■ What the task requires
Omitting the pictures, restate all of the entries below exactly.

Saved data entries

+ + +

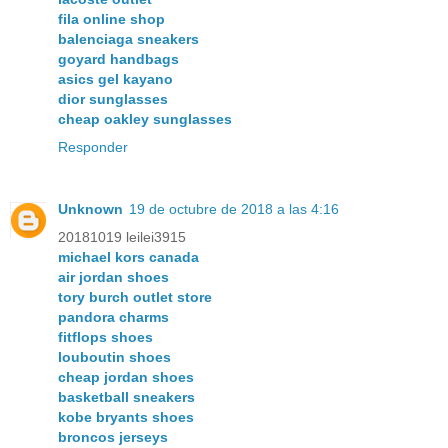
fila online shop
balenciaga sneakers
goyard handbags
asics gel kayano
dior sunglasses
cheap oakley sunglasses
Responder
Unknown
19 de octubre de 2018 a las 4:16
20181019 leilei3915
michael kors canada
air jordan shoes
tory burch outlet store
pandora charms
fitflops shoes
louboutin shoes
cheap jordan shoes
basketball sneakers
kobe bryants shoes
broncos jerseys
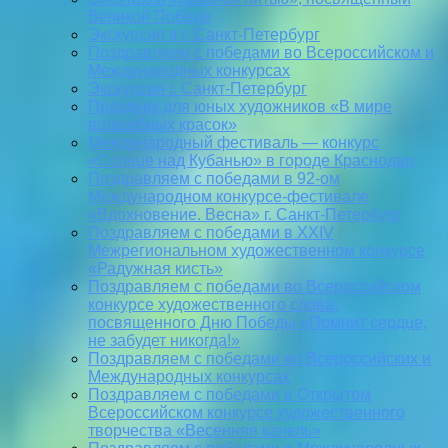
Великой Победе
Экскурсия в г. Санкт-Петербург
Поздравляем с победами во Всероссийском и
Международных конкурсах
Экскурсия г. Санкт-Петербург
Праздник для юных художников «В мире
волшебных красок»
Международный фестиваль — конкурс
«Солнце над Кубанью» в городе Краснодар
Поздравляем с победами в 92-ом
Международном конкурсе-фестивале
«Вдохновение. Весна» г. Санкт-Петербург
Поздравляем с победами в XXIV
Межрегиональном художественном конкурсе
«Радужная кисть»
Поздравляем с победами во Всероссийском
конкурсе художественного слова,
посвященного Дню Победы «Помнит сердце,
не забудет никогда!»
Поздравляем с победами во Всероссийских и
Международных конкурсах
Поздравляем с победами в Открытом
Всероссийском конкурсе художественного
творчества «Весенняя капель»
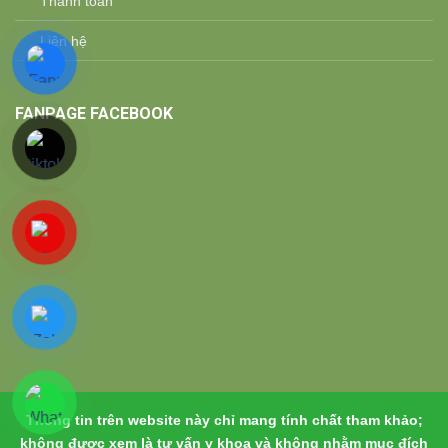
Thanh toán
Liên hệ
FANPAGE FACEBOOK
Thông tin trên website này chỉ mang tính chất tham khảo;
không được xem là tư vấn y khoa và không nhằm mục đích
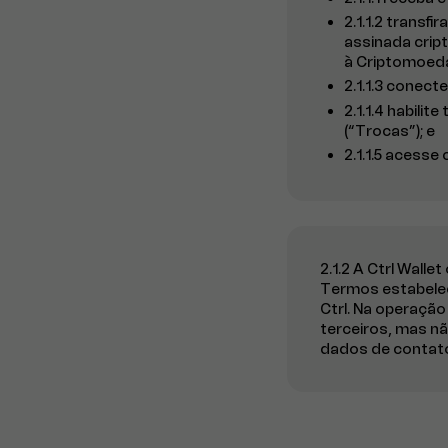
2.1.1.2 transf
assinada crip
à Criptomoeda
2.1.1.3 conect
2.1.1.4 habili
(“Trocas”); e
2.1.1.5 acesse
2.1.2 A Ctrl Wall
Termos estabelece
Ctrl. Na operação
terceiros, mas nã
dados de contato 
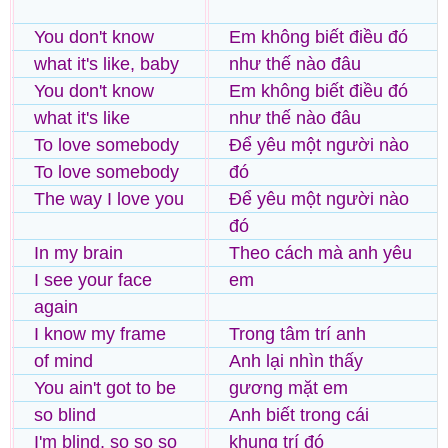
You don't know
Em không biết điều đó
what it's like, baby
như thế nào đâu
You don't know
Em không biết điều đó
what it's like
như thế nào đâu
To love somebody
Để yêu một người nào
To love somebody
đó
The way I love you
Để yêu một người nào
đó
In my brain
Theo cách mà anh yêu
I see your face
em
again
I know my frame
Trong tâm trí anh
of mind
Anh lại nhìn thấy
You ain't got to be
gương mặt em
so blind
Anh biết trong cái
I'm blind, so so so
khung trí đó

+ + +

■ Solution to this exercise
fila online shop
balenciaga sneakers
goyard handbags
asics gel kayano
dior sunglasses
cheap oakley sunglasses
Responder
Unknown
19 de octubre de 2018 a las 4:16
20181019 leilei3915
michael kors canada
air jordan shoes
tory burch outlet store
pandora charms
fitflops shoes
louboutin shoes
cheap jordan shoes
basketball sneakers
kobe bryants shoes
broncos jerseys
Великой Победе
Экскурсия в г. Санкт-Петербург
Поздравляем с победами во Всероссийском и
Международных конкурсах
Экскурсия г. Санкт-Петербург
Праздник для юных художников «В мире
волшебных красок»
Международный фестиваль — конкурс
«Солнце над Кубанью» в городе Краснодар
Поздравляем с победами в 92-ом
Международном конкурсе-фестивале
«Вдохновение. Весна» г. Санкт-Петербург
Поздравляем с победами в XXIV
Межрегиональном художественном конкурсе
«Радужная кисть»
Поздравляем с победами во Всероссийском
конкурсе художественного слова,
посвященного Дню Победы «Помнит сердце,
не забудет никогда!»
Поздравляем с победами во Всероссийских и
Международных конкурсах
Поздравляем с победами в Открытом
Всероссийском конкурсе художественного
творчества «Весенняя капель»
Thanh toán
Liên hệ
FANPAGE FACEBOOK
Thông tin trên website này chỉ mang tính chất tham khảo;
không được xem là tư vấn y khoa và không nhằm mục đích
2.1.1.2 transf
assinada crip
à Criptomoeda
2.1.1.3 conect
2.1.1.4 habili
(“Trocas”); e
2.1.1.5 acesse
2.1.2 A Ctrl Wall
Termos estabelece
Ctrl. Na operação
terceiros, mas nã
dados de contato 
You don't know
Em không biết điều đó
what it's like, baby
như thế nào đâu
You don't know
Em không biết điều đó
what it's like
như thế nào đâu
To love somebody
Để yêu một người nào
To love somebody
đó
The way I love you
Để yêu một người nào
đó
In my brain
Theo cách mà anh yêu
I see your face
em
again
I know my frame
Trong tâm trí anh
of mind
Anh lại nhìn thấy
You ain't got to be
gương mặt em
so blind
Anh biết trong cái
I'm blind, so so so
khung trí đó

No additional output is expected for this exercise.